Unfortunately, the number of partitions obtainable through page coloring is limited. For instance, for an Intel i7 2600 processor, it is possible to obtain 32 cache colors and 16 bank colors. Given that, in practice, we may have a larger number of tasks (say 100), this number of partitions may prove insufficient for a real system. As a result, it is important to also enable the sharing of partitions whenever the memory bandwidth requirements of tasks allow it. However, this sharing must be done in a predictable way to ensure we can guarantee meeting task deadlines. At the same time, it is important to avoid pessimistic over-approximations, in order not to waste the processor cycles that we are trying to save in the first place. For this case, we developed an analysis algorithm that allows us to verify the timing interference of private and shared memory partitions.

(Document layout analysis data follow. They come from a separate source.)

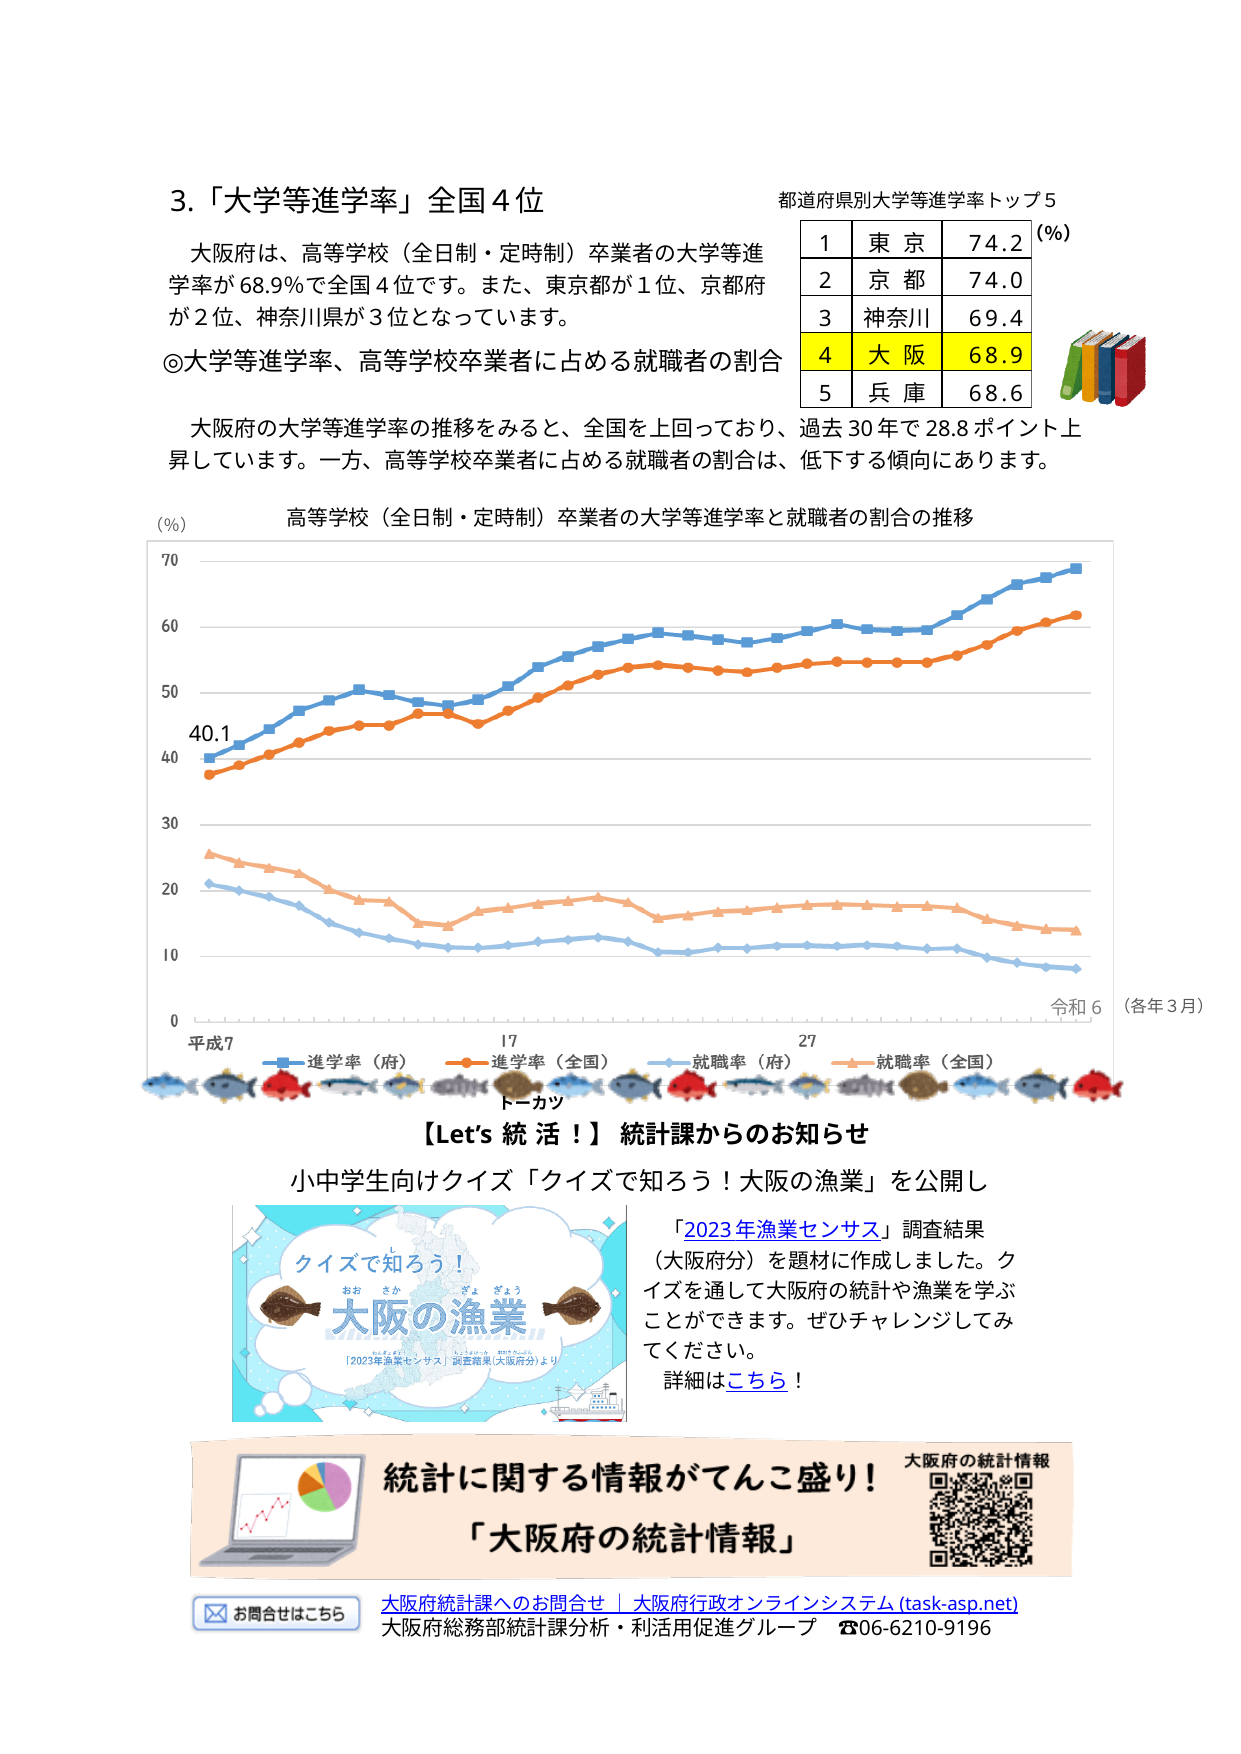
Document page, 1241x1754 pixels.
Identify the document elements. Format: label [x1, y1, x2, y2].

picture [131, 540, 1127, 1112]
picture [188, 1431, 1075, 1583]
picture [190, 1593, 363, 1634]
picture [232, 1205, 628, 1422]
picture [1057, 323, 1149, 412]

Parallelized Tasks Scheduling

Beyond solving the resource-sharing problem, we also need to enable the execution of parallelized tasks. For this we have developed a global EDF scheduling algorithm for parallelized tasks with staged execution. These tasks generate jobs composed of a set of sequential stages. These stages are further composed of a set of parallel segments. These segments are allowed to run in parallel to each other, provided that all the segments from the previous stage have completed, or the task has arrived for the first segments of the first stage. Our algorithm allows us to verify the schedulability of these tasks with a global EDF scheduler. Beyond EDF, it is possible to use this algorithm with a global fixed priority scheduler with synchronous start, harmonic periods, and implicit deadlines, a common configuration used by practitioners.